Старуха опять взглянула на Ганса.
— Она все время лежит, — прошептала она.
И тут голос из-за двери крикнул:
— Можно войти!
Старуха открыла ему дверь, и он вошел.
Комната была большая, с высоким потолком и имела вполне опрятный вид. Паркетный пол был даже отциклеван, желтые гладкие дощечки весело блестели. Над большой черной кроватью в углу Ганс увидел статую Девы Марии на деревянном постаменте с маленькой красной лампадой впереди. Кроме кровати в комнате стояли только стул и ночной столик, и Ганс заметил, что трещины на потолке были обиты полосами толстой белой бумаги. На стенах висели темные живописные полотна, и Ганс сразу подумал, что они, должно быть, подлинные и очень ценные. Он остановился на пороге, все это показалось ему слишком парадным, слишком покойным и красивым…
Чистый голос тихонько произнес:
— Проходите, пожалуйста, и присядьте.
На лежавшей в кровати женщине была темная, доверху застегнутая кофта, а лицо представлялось ему все более бледным по мере того, как он приближался к ней. Волосы у женщины были очень светлые, почти бесцветные, они казались неприбранными, очень редкими и напомнили ему парички бледных кукол. Он медленно подошел к ней поближе. Она повторила:
— Да присядьте же, наконец.
На мраморной столешнице ночного столика стояло маленькое черное распятие в грубой деревянной оправе.
Ганс сел. Не в силах вымолвить ни слова, он вдруг лихорадочно расстегнул плащ и указал пальцем на китель, который был на нем, на фельдфебельские петлицы, на ордена на груди и ромбики на погонах. Все это было новехоньким, петлицы еще блестели, и пуговицы сверкали, на них не виднелось ни единой царапинки.
Она только кивнула, ее лицо оставалось спокойным и матово поблескивало в ореоле светлых волос.
— Ладно-ладно, — сказала она. — Ведь я знала… Но как… Скажите мне, как…
Он встал, скинул плащ, потом снял китель, вынул записку из кармана и протянул ее женщине вместе с кителем. Но и теперь выражение ее лица не изменилось. Он отвернулся и стал смотреть на большое, завешенное шалями окно.
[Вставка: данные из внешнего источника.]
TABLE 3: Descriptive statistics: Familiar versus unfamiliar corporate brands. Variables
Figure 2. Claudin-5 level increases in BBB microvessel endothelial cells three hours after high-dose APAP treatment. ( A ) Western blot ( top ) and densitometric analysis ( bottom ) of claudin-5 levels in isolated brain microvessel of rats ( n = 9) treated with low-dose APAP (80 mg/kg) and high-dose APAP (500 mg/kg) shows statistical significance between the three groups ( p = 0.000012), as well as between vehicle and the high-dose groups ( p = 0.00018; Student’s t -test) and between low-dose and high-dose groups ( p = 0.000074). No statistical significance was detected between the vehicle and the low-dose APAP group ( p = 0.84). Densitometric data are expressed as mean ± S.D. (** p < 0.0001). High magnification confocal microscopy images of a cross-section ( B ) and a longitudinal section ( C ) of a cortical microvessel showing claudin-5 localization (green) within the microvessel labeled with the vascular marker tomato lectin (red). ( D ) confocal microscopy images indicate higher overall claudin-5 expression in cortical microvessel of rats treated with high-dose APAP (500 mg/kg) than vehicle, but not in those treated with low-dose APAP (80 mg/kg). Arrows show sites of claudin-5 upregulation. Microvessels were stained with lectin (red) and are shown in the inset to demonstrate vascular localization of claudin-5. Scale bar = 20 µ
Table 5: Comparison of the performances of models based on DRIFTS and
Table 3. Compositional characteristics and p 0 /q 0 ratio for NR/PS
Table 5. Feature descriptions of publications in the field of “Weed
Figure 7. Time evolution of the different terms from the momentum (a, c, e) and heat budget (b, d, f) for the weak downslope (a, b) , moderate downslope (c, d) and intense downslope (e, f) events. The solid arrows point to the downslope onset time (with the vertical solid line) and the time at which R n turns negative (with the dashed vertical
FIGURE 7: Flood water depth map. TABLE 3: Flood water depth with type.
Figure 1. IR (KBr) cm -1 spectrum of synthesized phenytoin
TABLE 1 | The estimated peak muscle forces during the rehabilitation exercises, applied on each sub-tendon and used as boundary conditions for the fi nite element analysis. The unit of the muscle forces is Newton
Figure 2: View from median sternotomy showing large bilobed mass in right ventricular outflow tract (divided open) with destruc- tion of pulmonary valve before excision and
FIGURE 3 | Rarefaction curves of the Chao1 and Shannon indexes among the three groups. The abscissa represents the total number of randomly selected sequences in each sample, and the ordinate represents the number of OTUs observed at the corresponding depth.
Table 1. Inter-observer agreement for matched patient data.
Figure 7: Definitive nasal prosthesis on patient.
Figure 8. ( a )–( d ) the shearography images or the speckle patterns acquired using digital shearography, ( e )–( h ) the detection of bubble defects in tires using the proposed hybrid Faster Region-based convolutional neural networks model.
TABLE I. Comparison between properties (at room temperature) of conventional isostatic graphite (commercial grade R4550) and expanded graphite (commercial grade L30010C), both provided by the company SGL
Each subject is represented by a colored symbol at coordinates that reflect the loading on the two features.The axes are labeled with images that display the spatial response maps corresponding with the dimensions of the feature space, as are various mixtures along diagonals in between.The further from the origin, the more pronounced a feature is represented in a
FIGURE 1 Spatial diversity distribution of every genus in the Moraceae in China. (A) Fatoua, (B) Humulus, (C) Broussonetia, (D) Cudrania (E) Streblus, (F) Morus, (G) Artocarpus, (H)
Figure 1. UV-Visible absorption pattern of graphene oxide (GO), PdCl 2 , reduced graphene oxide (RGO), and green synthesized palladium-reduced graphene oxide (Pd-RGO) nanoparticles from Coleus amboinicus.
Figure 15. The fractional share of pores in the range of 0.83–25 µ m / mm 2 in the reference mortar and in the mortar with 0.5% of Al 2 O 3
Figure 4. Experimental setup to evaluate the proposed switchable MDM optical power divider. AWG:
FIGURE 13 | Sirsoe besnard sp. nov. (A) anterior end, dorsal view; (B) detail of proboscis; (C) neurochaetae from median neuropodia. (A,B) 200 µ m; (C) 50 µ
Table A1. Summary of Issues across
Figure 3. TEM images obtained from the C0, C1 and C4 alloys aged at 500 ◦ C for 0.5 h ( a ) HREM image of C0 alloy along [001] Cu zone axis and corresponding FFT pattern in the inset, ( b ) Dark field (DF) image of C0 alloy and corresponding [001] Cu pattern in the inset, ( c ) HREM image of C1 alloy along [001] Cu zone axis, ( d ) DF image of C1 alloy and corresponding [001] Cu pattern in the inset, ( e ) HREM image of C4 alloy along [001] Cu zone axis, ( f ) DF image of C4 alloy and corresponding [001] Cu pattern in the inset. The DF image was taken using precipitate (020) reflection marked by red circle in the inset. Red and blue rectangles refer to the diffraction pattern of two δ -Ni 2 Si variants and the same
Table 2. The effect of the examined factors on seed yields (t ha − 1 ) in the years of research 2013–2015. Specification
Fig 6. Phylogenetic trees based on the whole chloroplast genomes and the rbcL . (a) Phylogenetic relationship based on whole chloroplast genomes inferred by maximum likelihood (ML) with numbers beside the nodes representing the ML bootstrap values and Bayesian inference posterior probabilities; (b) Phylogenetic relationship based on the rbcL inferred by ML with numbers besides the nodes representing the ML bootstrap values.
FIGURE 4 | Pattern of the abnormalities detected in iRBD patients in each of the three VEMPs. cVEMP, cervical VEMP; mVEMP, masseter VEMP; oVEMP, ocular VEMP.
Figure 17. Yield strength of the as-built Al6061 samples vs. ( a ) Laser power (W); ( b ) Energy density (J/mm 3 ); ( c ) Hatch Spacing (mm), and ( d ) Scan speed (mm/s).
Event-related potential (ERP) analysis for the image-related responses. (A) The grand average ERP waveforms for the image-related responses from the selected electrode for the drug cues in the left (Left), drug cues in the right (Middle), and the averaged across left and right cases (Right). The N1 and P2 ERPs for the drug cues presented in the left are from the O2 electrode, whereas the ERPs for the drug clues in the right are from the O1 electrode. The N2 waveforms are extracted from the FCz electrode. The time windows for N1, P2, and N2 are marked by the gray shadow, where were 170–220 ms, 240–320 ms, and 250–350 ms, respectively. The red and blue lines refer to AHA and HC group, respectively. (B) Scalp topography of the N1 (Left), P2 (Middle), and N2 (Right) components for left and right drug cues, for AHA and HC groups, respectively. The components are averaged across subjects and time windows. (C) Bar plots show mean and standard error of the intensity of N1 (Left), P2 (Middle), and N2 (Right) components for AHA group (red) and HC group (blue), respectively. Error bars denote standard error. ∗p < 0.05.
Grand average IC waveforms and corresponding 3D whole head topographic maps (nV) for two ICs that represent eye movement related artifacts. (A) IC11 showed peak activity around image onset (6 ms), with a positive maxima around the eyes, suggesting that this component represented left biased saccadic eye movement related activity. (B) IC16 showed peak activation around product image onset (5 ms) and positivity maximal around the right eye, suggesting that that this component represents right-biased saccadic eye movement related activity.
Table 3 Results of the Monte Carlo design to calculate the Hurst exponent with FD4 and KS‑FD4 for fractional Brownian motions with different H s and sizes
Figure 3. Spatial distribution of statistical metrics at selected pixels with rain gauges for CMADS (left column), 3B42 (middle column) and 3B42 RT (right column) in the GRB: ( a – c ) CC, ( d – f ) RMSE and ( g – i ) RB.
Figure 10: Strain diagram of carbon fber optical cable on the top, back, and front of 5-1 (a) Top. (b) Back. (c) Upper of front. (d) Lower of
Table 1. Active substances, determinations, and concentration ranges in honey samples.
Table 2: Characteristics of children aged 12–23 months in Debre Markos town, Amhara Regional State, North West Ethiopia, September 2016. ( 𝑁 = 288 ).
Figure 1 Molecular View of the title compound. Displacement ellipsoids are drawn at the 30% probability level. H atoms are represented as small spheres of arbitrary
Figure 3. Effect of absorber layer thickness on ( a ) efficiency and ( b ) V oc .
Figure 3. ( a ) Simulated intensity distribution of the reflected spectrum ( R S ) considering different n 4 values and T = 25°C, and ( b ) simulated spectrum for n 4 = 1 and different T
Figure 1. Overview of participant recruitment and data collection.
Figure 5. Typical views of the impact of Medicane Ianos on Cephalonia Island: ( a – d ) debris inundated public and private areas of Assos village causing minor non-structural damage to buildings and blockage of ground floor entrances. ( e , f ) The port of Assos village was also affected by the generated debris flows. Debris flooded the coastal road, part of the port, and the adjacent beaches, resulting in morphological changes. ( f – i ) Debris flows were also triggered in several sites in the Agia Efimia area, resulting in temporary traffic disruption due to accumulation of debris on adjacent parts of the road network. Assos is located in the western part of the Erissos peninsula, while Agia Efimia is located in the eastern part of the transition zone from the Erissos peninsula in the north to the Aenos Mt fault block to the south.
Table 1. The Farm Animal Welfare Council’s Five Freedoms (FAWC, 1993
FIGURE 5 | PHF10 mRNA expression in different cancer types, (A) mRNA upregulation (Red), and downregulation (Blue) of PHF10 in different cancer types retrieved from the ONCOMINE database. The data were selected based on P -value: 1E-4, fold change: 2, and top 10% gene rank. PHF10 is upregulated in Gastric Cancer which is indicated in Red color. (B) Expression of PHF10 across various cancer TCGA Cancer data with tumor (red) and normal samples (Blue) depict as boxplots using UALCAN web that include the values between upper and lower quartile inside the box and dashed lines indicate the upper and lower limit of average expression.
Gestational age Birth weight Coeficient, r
Солнце все-таки пробилось сквозь них, усеяв подоконник солнечными зайчиками, ткань окрасилась красным цветом и будто впитала его в себя, словно цвет был жидкостью, которая, постепенно сгущаясь, проникла в каждую ниточку ткани. Тут Ганс убедился, что картины на стенах и впрямь были необычайно ценные: казалось, они были написаны светом — спокойные лица патрициев прямо-таки светились над бархатными воротниками их одеяний.